To use a custom Apache NiFi processor or controller service in one of your Cloudera Data Flow flow deployments, add the NiFi Archive (NAR), Python file, or Python package containing the custom processor or controller service to a cloud storage location for later use during a flow deployment.

  1. Create your cloud storage location.
  2. Upload your NAR file, Python file, or Python package to the cloud storage location.
  3. Configure access to your cloud provider storage in one of two ways:
    • You have configured access to S3 buckets using ID Broker mapping.

      If your environment is not RAZ-enabled, you can configure access to S3 buckets using ID Broker mapping.
      1. Access IDBroker mappings.
        1. To access IDBroker mappings in your environment, click Actions > Manage Access.
        2. Choose the IDBroker Mappings tab where you can provide mappings for users or groups and click Edit.
      2. Add your Cloudera Workload User and the corresponding AWS role that provides write access to your folder in your S3 bucket to the Current Mappings section by clicking the blue + sign.
      3. Click Save and Sync.
    • You have configured access to S3 buckets with a RAZ enabled environment.

      It is a best practice to enable RAZ to control access to your object store buckets.

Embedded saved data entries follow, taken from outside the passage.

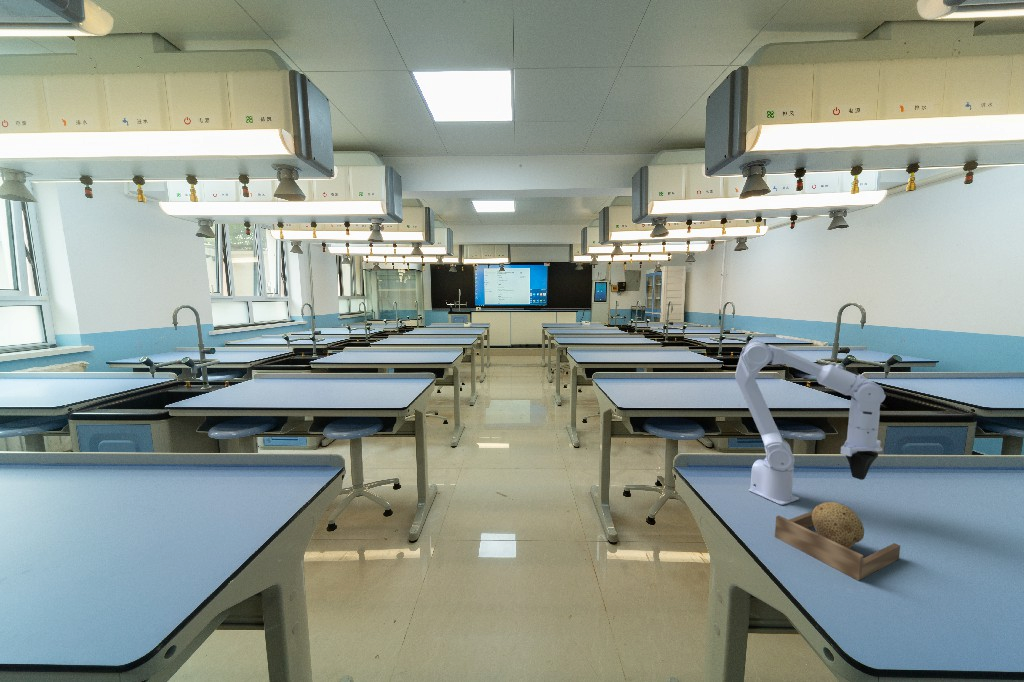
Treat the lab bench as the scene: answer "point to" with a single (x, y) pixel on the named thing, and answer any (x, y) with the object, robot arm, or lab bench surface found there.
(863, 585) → the lab bench surface
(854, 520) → the natural sponge
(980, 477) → the lab bench surface
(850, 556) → the wooden u-shaped fence
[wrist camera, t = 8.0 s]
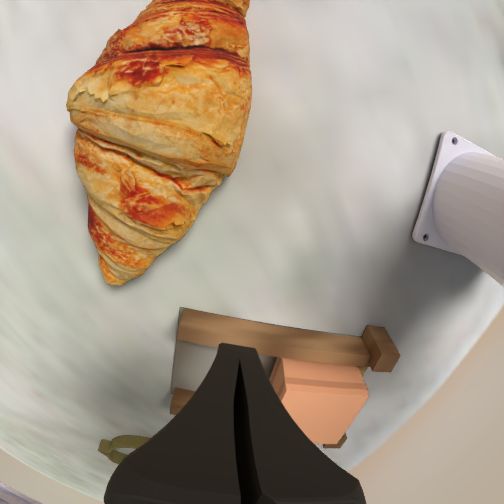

This allows you to use your Cloudera credentials to access S3 buckets, increases auditability, and makes object store data ingest workflows portable across cloud providers.
      1. Ensure that Fine-grained access control is enabled for your Cloudera Data Flow environment.
      2. From the Ranger UI, navigate to the S3 repository.
      3. Create a policy to govern access to the S3 bucket and path used in your ingest workflow.
      4. Add the machine user that you have created for your ingest workflow to the policy you just created.

      For more information, see Creating Ranger policy to use in RAZ-enabled AWS environment.

  4. Note the workload user name and password, and cloud storage location to use in the Deployment Wizard.

Once you have added the NAR files to a cloud storage location, you are ready to launch the Deployment Wizard and deploy a flow.